Thursday 31 December 2009

The Boy Who Turned Into A Man



A pleasantly warm, bright day in May. Just after his ninth birthday. The boy and his six-year-old sister climbed out of his aunt's car and crossed the road with her to the park. They walked up the grassed slope to the playground, where brightly-painted swings, slides and roundabouts beckoned. The boy loved playgrounds, and should have been excited at the prospect of a couple of hours playing in the warm sunshine. Not today. Both children walked in pace with their aunt, neither wanting to run ahead as usual.



They reached the play area and while his aunt pushed his sister on one of the swings, the boy wandered off towards his favourite piece of apparatus, something for which he never knew the correct name: a solid, wood-clad barrel mounted horizontally in a frame, the idea of which being that you stood on the barrel, supported yourself on the frame with your arms, then "pedalled" the barrel round with your feet as fast as possible.


He climbed up on the barrel and started running, slowly at first, building up speed, his feet slapping down on the barrel, sending it spinning round in a blur as he looked down on it. He ran and ran, for what seemed like hours. And as he ran, all his efforts focussed on spinning that barrel, he could for just a short while feel like everything was fine. He could feel like a normal nine-year-old boy who was just out for a day with his auntie and who would, in a few short hours, be back with his family, and everything would be fine. Normal.


But even the pounding rhythm of his legs as they spun the barrel, even his ragged gasps as he ran as fast as he possibly could, nothing could completely take away the knot of anxiety in his stomach, the sickening sense of something dreadful coming towards him, and just like running on the barrel, no matter how fast he ran, he couldn't escape it. Because he couldn't stop the march of time, bringing towards him the event that would, even though he couldn't have thought about it then in such terms, change his life utterly.

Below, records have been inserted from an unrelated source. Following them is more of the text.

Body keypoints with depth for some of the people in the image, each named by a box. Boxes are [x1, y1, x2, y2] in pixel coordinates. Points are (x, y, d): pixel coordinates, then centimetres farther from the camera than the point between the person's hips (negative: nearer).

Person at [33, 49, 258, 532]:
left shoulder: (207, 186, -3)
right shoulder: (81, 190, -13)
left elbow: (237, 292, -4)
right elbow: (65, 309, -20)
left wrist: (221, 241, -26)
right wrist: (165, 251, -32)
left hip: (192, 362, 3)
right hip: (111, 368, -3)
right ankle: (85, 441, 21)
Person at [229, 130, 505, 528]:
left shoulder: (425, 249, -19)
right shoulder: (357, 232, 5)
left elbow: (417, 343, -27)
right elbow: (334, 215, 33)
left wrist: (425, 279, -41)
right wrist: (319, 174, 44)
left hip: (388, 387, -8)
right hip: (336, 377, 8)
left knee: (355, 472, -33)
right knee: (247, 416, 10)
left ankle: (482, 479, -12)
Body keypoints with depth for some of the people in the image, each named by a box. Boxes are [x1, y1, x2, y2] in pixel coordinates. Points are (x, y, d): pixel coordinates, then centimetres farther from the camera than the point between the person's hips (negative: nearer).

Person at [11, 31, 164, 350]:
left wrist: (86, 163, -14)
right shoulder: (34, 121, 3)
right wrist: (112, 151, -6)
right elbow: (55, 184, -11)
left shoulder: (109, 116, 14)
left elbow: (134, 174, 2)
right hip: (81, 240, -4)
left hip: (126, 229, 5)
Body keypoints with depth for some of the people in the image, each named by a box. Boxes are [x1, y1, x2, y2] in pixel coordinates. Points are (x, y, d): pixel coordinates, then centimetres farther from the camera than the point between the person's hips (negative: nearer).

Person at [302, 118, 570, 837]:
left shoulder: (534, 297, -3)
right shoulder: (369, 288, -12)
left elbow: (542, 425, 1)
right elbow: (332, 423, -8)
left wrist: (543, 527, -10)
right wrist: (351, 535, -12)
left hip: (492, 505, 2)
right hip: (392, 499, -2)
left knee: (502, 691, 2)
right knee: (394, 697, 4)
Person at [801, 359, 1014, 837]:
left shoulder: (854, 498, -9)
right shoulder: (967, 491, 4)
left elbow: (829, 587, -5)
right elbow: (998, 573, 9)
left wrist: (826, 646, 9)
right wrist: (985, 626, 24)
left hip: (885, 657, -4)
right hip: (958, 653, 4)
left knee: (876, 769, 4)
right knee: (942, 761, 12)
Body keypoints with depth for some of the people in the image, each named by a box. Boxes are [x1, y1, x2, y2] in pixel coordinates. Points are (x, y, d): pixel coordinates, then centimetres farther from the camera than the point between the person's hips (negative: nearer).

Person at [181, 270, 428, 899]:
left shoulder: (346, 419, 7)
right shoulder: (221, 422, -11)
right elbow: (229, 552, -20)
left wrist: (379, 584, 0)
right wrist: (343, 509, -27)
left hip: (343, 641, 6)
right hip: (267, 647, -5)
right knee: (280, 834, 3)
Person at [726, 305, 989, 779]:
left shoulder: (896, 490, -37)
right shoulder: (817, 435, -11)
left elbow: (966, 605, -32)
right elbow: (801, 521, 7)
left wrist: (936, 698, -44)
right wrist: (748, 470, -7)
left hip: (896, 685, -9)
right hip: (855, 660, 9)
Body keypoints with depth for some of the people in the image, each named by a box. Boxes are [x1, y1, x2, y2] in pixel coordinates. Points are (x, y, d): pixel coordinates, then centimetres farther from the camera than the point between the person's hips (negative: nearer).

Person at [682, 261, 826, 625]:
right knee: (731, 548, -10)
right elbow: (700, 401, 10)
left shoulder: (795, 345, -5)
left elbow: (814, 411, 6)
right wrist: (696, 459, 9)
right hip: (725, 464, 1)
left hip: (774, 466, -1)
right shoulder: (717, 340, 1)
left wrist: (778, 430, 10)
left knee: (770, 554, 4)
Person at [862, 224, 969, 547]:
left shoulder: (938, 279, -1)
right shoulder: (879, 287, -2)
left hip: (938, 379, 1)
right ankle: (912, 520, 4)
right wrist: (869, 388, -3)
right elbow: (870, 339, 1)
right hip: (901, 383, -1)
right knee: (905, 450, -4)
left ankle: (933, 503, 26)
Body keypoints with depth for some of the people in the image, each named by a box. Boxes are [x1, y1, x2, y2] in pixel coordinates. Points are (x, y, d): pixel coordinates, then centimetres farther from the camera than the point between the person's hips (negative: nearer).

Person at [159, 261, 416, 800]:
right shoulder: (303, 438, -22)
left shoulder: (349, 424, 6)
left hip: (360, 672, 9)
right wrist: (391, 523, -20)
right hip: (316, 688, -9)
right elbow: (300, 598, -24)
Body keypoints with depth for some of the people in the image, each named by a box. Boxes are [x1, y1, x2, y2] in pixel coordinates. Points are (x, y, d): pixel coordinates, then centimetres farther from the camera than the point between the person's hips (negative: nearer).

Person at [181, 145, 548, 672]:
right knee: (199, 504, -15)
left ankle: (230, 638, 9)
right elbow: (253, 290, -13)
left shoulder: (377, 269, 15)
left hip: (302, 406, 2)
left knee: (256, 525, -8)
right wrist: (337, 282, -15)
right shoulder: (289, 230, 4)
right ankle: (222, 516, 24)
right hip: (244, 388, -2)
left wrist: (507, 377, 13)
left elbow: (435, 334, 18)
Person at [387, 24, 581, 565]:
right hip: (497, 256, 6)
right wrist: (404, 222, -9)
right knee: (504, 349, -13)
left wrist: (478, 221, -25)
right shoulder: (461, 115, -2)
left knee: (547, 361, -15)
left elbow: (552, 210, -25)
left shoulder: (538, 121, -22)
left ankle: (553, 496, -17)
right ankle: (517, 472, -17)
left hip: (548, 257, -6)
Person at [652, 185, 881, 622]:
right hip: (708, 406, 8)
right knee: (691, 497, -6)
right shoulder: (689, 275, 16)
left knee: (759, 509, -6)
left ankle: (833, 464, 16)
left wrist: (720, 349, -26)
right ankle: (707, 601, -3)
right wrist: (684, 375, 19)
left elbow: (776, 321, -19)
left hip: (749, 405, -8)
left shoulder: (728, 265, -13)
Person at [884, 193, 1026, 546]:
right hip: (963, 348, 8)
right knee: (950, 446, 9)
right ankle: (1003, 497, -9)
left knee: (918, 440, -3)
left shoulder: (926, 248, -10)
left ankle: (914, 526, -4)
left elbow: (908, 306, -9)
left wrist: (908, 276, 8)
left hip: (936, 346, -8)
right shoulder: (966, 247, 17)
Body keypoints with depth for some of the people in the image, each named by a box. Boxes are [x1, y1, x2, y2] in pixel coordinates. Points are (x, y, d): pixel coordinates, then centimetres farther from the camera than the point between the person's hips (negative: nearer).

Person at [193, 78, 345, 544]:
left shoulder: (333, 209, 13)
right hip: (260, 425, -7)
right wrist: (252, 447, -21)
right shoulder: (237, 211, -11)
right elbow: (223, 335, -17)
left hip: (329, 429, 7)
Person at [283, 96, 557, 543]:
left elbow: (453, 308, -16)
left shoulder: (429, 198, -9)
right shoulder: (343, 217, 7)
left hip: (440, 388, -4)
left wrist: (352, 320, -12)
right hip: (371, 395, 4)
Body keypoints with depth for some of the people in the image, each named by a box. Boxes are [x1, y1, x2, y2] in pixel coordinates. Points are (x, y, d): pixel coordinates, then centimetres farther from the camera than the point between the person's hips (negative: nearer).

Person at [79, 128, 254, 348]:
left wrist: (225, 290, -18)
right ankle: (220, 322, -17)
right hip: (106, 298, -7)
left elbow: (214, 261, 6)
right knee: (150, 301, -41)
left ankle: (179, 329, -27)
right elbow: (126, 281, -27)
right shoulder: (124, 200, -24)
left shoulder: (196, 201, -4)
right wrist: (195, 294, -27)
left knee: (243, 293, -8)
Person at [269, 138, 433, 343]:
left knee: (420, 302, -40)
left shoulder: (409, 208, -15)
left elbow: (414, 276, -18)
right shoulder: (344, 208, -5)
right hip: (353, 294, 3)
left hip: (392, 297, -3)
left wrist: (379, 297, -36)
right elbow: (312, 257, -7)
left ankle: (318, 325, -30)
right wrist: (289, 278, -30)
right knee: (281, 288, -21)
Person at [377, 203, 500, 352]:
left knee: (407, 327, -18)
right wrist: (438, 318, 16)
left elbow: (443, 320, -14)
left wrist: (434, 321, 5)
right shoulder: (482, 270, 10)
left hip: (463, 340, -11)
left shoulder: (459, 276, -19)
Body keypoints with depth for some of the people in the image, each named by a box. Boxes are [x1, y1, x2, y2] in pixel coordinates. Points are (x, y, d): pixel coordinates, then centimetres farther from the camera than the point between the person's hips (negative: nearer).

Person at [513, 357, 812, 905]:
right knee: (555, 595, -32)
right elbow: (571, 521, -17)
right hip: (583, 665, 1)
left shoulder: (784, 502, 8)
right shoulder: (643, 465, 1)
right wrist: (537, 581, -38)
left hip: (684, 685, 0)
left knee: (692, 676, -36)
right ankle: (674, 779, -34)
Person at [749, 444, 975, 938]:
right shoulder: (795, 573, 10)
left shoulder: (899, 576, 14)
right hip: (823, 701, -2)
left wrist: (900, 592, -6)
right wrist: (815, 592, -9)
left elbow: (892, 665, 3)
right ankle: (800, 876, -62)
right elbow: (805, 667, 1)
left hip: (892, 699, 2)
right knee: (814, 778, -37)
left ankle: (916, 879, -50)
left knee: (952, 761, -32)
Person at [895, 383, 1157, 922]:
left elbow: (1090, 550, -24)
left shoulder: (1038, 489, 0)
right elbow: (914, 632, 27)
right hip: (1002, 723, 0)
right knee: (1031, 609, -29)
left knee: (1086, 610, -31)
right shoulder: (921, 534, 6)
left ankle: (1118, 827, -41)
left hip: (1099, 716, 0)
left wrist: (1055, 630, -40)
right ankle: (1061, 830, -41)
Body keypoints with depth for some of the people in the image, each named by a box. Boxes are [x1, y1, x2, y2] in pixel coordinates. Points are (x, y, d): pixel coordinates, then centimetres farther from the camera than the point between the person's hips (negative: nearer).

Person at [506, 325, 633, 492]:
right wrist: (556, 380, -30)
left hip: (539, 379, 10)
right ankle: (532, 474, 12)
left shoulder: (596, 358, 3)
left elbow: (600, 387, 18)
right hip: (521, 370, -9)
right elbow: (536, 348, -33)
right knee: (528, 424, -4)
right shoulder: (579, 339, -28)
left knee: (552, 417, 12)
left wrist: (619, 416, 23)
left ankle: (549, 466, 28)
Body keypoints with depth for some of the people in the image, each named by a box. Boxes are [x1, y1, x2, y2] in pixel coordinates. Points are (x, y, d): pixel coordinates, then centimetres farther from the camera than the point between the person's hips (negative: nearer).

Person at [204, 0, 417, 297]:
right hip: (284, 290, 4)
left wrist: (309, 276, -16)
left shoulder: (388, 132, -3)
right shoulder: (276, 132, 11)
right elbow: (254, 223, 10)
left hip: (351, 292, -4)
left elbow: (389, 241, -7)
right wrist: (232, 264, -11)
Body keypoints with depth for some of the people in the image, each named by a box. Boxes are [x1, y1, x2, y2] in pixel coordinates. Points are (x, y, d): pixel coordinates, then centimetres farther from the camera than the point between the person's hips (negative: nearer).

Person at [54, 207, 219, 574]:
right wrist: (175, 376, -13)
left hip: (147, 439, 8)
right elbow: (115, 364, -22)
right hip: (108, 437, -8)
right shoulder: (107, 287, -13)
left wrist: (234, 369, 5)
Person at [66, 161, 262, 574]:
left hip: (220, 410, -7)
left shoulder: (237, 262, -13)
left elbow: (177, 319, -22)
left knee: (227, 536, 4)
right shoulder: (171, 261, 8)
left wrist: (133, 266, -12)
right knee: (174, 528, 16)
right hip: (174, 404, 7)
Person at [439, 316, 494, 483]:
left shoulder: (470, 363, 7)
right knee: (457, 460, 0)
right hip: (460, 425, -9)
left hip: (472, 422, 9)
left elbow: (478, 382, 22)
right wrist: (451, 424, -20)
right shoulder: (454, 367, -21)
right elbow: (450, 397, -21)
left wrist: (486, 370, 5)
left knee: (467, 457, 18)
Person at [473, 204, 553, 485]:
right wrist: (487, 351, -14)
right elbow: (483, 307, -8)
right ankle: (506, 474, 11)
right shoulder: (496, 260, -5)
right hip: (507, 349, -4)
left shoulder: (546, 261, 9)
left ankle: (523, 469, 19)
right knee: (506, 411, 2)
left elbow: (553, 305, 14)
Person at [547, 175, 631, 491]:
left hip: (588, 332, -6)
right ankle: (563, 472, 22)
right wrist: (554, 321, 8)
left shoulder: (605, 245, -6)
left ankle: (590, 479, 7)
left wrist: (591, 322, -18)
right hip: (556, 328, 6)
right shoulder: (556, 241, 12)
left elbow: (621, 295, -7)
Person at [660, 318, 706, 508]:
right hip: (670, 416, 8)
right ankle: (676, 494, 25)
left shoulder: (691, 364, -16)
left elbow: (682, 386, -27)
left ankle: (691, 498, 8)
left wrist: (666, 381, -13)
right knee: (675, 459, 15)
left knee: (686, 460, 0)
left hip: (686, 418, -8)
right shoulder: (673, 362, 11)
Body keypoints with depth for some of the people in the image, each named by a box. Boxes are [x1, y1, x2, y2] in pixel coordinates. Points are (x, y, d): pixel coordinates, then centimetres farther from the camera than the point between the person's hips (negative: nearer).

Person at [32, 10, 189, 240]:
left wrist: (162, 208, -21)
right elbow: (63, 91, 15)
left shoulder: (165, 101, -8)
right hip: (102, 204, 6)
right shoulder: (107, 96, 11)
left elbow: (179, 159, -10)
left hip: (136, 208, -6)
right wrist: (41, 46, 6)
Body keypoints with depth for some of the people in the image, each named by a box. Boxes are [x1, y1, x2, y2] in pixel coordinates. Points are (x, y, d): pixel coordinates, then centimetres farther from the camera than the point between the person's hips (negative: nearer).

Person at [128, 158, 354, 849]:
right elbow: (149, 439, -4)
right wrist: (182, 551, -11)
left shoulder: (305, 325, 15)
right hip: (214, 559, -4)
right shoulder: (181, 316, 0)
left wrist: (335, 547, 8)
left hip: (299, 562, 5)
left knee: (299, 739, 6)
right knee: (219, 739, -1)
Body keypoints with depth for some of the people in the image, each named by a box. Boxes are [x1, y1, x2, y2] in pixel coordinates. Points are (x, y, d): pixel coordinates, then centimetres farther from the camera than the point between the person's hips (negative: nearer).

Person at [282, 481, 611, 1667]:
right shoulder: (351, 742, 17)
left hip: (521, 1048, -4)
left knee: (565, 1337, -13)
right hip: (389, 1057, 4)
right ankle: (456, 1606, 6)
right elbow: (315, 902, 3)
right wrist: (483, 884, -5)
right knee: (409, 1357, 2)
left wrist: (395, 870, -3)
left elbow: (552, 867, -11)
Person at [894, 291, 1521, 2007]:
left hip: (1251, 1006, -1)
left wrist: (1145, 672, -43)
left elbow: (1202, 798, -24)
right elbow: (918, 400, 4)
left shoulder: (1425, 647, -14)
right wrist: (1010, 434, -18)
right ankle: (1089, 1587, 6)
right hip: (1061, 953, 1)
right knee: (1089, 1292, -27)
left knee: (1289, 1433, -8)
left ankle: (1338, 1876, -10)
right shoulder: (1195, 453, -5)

As little as he was really enjoying the afternoon, when it came time to leave the park, he desperately wanted to stay. Just a little longer. Just another few minutes of being able to pretend that everything was still okay. But he acquiesced and climbed into his aunt's car. They drove in silence.



~*~


He knew, the moment he opened the door, that it had happened. Nothing about his grandparents' house was visually different, and the smell was just as he had always known it (furniture polish and pipe tobacco), yet something ineffable but fundamental had changed. They walked through into the lounge, where his grandparents sat in their usual places, and his mother sat on the sofa next to his grandma. She wasn't crying, but he could tell she'd only just stopped.


She took the boy and his sister in her arms and hugged them for a long time, before sitting them both down on the sofa and kneeling in front of them. She took one of their hands in each of her own. "Kids, I've got something to tell you. You're going to have to be very brave. You know that Daddy has been very poorly, don't you? Well, he's gone to Heaven now. He was very poorly and in a lot of pain, so the angels came and took him. He's okay now, he's not poorly any more." Her voice began to waver and fresh tears welled in her red-raw eyes. She pulled the children towards her and hugged them again tightly, burying her face in their chests. The boy could feel her shaking, and started to feel the warm wetness of her tears through his shirt.


Some time afterwards, after his aunt had left, and with his sister, mum and grandma all in another room, his granddad talked to him:


"Now, you're going to have to be very brave, you know. Your mum's going to be very upset for a while, so you're going to have to help her as much as you can, okay? You're going to have to support her. You're the man of the house now."


He was nine. Nine years old and the father he worshipped had just gone from his life forever. And yet he didn't cry. He never did. Not from that day until adulthood. Because men don't cry. And he was the man of the house now. So he couldn't cry. Had to be strong. Emotions? Feelings? Strictly to be kept inside, bottled up. Hidden. "Are you okay, son?" "Yes, I'm okay." "Are you feeling sad?" "No, I'm okay." "You can always talk to me, you know, if you want to." "Yes, I know." But it never happened. Because he was a man now.


His sister was six years old. She never really knew their father. Not like he did. Was he luckier to have had three extra years with a father? Sometimes, many years later, he thought probably not. Sometimes he wished he had been three years younger and hadn't know him at all. Overwhelming guilt accompanied these thoughts, yet still they came. Because those three extra years meant, when it happened, three extra years' worth of memories, love, and having a dad, to be achingly missed when they ended.